Provided data:
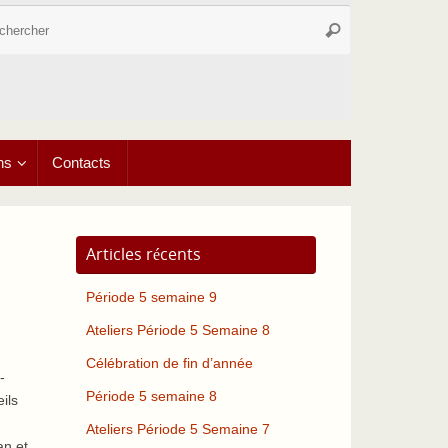
Recherche
Rechercher
pour
:
ns
Contacts
Articles récents
Période 5 semaine 9
Ateliers Période 5 Semaine 8
Célébration de fin d’année
-
Période 5 semaine 8
ils
Ateliers Période 5 Semaine 7
an et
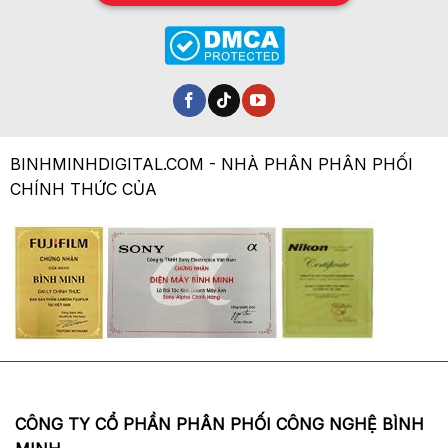
câu chuyện về chất lượng hình ảnh. Động cơ
xử lý đóng một phần rất lớn là tốt. Nikon đã
giới thiệu một động cơ mới với Z6 và Z7,
được gọi là Expeed 6. Điều này cho phép Z7
chụp ở tốc độ tối đa 9 khung hình / giây
(khung hình mỗi giây). Độ nhạy cũng có thể
BINHMINHDIGITAL.COM - NHÀ PHÂN PHÂN PHỐI
được đặt trong phạm vi ISO 64-25,600.
CHÍNH THỨC CỦA
Tự động lấy nét
CÔNG TY CỔ PHẦN PHÂN PHỐI CÔNG NGHỆ BÌNH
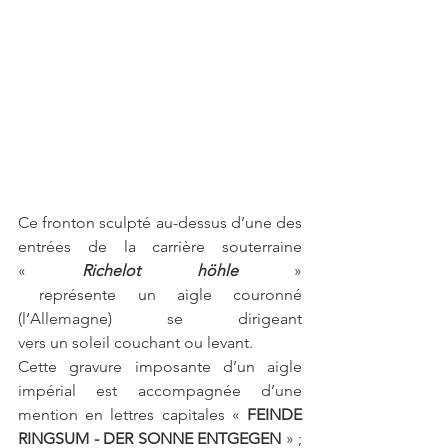
Ce fronton sculpté au-dessus d’une des 
entrées de la carrière souterraine 
« 
Richelot höhle
» 
 représente un aigle couronné 
(l’Allemagne) se dirigeant 
vers un soleil couchant ou levant.
Cette gravure imposante d’un aigle 
impérial est accompagnée d’une 
mention en lettres capitales « 
FEINDE 
RINGSUM - DER SONNE ENTGEGEN 
» ; 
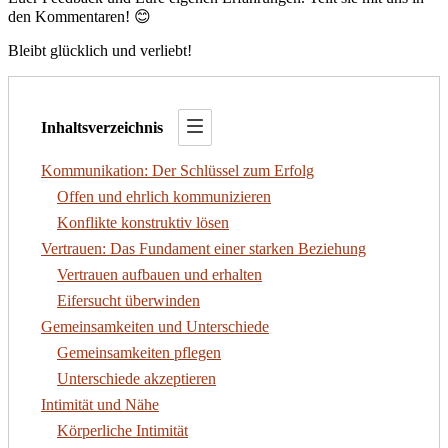
den Kommentaren! 😊
Bleibt glücklich und verliebt!
Inhaltsverzeichnis
Kommunikation: Der Schlüssel zum Erfolg
Offen und ehrlich kommunizieren
Konflikte konstruktiv lösen
Vertrauen: Das Fundament einer starken Beziehung
Vertrauen aufbauen und erhalten
Eifersucht überwinden
Gemeinsamkeiten und Unterschiede
Gemeinsamkeiten pflegen
Unterschiede akzeptieren
Intimität und Nähe
Körperliche Intimität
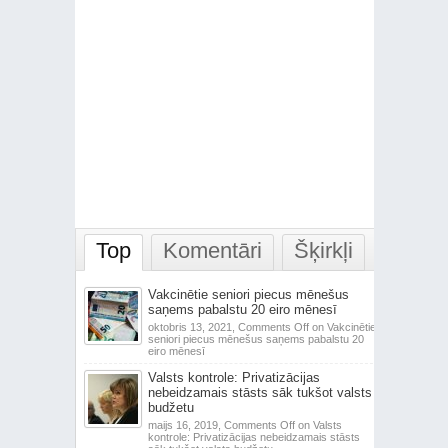
Top
Komentāri
Šķirkļi
Vakcinētie seniori piecus mēnešus
saņems pabalstu 20 eiro mēnesī
oktobris 13, 2021,
Comments Off
on Vakcinētie
seniori piecus mēnešus saņems pabalstu 20
eiro mēnesī
Valsts kontrole: Privatizācijas
nebeidzamais stāsts sāk tukšot valsts
budžetu
maijs 16, 2019,
Comments Off
on Valsts
kontrole: Privatizācijas nebeidzamais stāsts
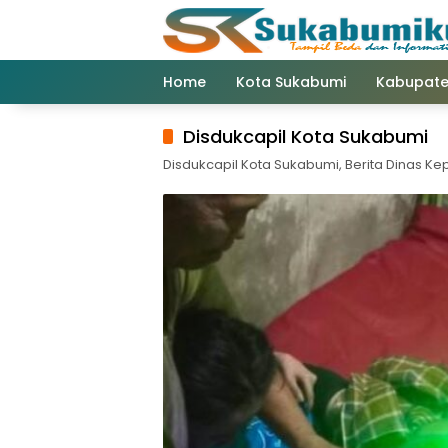
Langsung
ke
konten
Home
Kota Sukabumi
Kabupate
Disdukcapil Kota Sukabumi
Disdukcapil Kota Sukabumi, Berita Dinas K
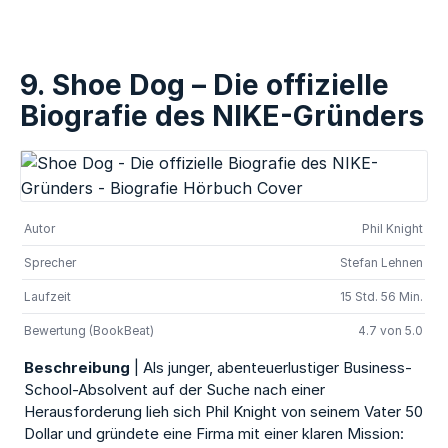
9. Shoe Dog – Die offizielle
Biografie des NIKE-Gründers
Autor
Phil Knight
Sprecher
Stefan Lehnen
Laufzeit
15 Std. 56 Min.
Bewertung (BookBeat)
4.7 von 5.0
Beschreibung
| Als junger, abenteuerlustiger Business-
School-Absolvent auf der Suche nach einer
Herausforderung lieh sich Phil Knight von seinem Vater 50
Dollar und gründete eine Firma mit einer klaren Mission:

Assignment: Copy out verbatim the rows that begin with the line containing "câu chuyện về chất lượng hình ảnh. Động cơ" and end with the line containing "Tự động lấy nét", including both of those lines.

Answer box:
câu chuyện về chất lượng hình ảnh. Động cơ
xử lý đóng một phần rất lớn là tốt. Nikon đã
giới thiệu một động cơ mới với Z6 và Z7,
được gọi là Expeed 6. Điều này cho phép Z7
chụp ở tốc độ tối đa 9 khung hình / giây
(khung hình mỗi giây). Độ nhạy cũng có thể
BINHMINHDIGITAL.COM - NHÀ PHÂN PHÂN PHỐI
được đặt trong phạm vi ISO 64-25,600.
CHÍNH THỨC CỦA
Tự động lấy nét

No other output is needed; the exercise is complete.